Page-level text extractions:
§ §

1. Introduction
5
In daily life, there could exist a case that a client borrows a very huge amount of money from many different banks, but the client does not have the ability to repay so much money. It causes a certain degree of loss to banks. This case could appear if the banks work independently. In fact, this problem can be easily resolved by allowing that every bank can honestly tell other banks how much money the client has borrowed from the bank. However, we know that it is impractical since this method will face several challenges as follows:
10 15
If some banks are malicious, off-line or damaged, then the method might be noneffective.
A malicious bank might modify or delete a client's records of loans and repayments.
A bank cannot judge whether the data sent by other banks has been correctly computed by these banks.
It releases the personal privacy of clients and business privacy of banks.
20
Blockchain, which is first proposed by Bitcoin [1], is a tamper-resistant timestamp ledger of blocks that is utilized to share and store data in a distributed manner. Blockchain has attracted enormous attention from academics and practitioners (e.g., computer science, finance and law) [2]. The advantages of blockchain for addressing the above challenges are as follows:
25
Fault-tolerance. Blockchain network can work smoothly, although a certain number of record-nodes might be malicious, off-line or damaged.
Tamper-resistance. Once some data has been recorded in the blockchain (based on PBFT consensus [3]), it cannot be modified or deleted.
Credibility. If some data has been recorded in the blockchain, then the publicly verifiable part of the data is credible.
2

§ §

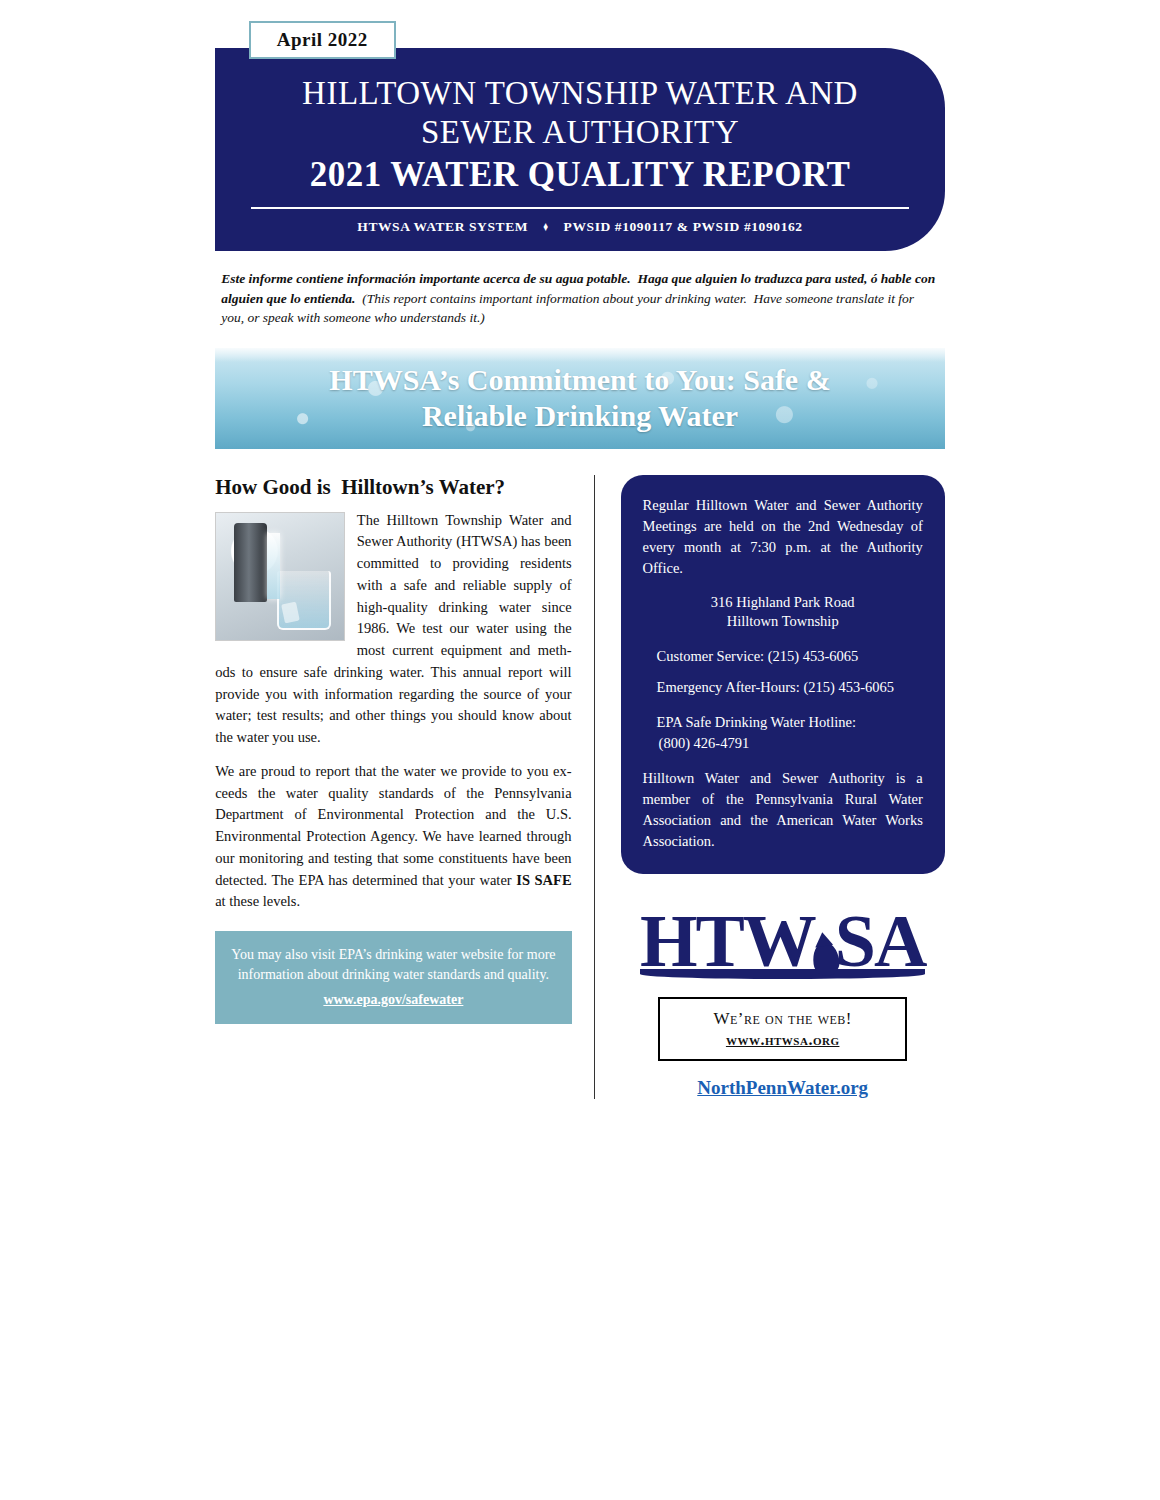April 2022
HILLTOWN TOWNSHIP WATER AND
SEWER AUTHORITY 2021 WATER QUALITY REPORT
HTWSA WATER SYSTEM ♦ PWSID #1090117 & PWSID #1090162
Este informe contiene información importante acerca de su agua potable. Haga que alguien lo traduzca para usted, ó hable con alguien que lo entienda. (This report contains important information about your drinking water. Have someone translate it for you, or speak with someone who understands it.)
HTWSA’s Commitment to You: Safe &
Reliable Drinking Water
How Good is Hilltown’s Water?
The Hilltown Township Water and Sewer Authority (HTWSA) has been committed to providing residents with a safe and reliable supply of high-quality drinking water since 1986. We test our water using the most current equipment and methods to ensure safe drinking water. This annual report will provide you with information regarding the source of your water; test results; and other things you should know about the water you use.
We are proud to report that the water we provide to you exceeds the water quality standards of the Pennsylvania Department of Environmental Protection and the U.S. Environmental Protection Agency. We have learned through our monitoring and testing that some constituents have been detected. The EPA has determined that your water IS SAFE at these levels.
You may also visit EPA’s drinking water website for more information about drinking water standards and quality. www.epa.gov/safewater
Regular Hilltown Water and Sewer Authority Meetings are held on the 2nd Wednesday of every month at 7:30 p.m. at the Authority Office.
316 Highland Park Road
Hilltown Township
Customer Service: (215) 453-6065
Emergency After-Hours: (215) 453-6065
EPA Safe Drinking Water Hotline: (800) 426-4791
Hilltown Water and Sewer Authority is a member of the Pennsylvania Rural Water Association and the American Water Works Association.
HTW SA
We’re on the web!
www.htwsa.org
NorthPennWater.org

§ §

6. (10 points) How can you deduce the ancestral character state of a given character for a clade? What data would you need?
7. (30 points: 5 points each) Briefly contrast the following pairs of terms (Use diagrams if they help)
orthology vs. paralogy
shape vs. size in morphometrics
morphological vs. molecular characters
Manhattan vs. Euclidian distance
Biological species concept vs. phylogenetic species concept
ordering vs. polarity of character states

§ §

THE PROBLEM: Copy all lines of the records that have the string "malicious" in them.

RESPONSE TO THIS TASK:
If some banks are malicious, off-line or damaged, then the method might be noneffective.
A malicious bank might modify or delete a client's records of loans and repayments.
Fault-tolerance. Blockchain network can work smoothly, although a certain number of record-nodes might be malicious, off-line or damaged.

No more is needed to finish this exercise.